Micro Focus is urging customers to adopt a new method of testing for Year 2000 compliance, although many of its customers are well into projects using an older approach it now dismisses as of limited use.
The Cobol specialist, which has experienced a rebirth in its fortunes on the back of the demand for Y2K tools, yesterday launched a range of testing kits that support the ?windowing? method, which has been hailed by analysts as the most effective way of protecting against the time bomb for companies that have yet to begin projects.
Windowing requires companies to identify code that will 'break' by putting in mandates that leave the two digits in place, but adds logic to differentiate between centuries - so the system assumes '95' means 1995, but'01' means 2001.

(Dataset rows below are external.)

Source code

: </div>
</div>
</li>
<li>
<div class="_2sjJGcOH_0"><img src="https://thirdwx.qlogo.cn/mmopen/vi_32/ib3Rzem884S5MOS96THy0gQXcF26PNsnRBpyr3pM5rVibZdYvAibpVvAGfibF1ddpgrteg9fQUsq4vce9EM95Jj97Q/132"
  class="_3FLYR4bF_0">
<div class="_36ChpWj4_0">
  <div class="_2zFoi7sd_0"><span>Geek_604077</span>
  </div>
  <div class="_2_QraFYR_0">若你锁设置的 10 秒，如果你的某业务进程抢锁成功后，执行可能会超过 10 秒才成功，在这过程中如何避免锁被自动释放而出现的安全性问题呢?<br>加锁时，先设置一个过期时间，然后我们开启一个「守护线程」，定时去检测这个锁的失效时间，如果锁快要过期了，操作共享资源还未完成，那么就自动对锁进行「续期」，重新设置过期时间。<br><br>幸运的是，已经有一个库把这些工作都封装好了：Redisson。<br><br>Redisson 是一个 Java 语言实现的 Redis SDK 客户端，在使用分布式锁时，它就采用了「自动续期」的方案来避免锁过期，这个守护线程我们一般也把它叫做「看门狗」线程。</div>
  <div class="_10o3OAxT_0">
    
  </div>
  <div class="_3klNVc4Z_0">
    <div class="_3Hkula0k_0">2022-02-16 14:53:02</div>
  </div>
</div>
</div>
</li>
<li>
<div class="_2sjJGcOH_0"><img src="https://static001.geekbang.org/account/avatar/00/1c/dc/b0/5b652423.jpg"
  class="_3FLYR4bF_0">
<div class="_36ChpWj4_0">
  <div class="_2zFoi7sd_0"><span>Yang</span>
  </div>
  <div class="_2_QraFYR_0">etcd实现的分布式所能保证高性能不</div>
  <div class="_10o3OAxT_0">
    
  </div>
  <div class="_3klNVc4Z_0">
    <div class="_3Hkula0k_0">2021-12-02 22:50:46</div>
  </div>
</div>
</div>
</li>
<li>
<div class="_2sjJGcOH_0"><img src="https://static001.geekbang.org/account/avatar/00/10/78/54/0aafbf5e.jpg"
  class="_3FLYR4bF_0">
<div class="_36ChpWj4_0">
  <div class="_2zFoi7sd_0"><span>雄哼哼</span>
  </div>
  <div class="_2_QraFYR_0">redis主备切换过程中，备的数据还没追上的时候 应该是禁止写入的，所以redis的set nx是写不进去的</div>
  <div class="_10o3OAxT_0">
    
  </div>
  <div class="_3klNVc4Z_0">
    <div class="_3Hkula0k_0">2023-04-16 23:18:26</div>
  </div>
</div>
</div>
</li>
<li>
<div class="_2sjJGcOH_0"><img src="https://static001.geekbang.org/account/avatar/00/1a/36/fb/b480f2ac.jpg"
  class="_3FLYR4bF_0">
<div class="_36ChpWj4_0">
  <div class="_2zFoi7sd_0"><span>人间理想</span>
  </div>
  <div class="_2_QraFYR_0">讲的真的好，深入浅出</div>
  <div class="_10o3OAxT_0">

Called Soft Factory/2000, the suite is designed to enable one person to identify and modify 400,000 lines of code per week, and halve the time for testing the applications. The company also claims it is 20 per cent more accurate than pattern matching - the method employed by many tools on the market, including some of its own.
Pattern matching, as used in data expansion - a method that was introduced amid fanfare two years ago but has since lost favour with Year 2000 conversion experts - picks up instances of when the word 'date' appears as a signal to expect a coded numerical date. However, this method could miss out some instances, suggests Micro Focus.
According to Peter Katz, general manager of Micro Focus? Year 2000 business, pattern matching could still be useful, but for less than one per cent of applications.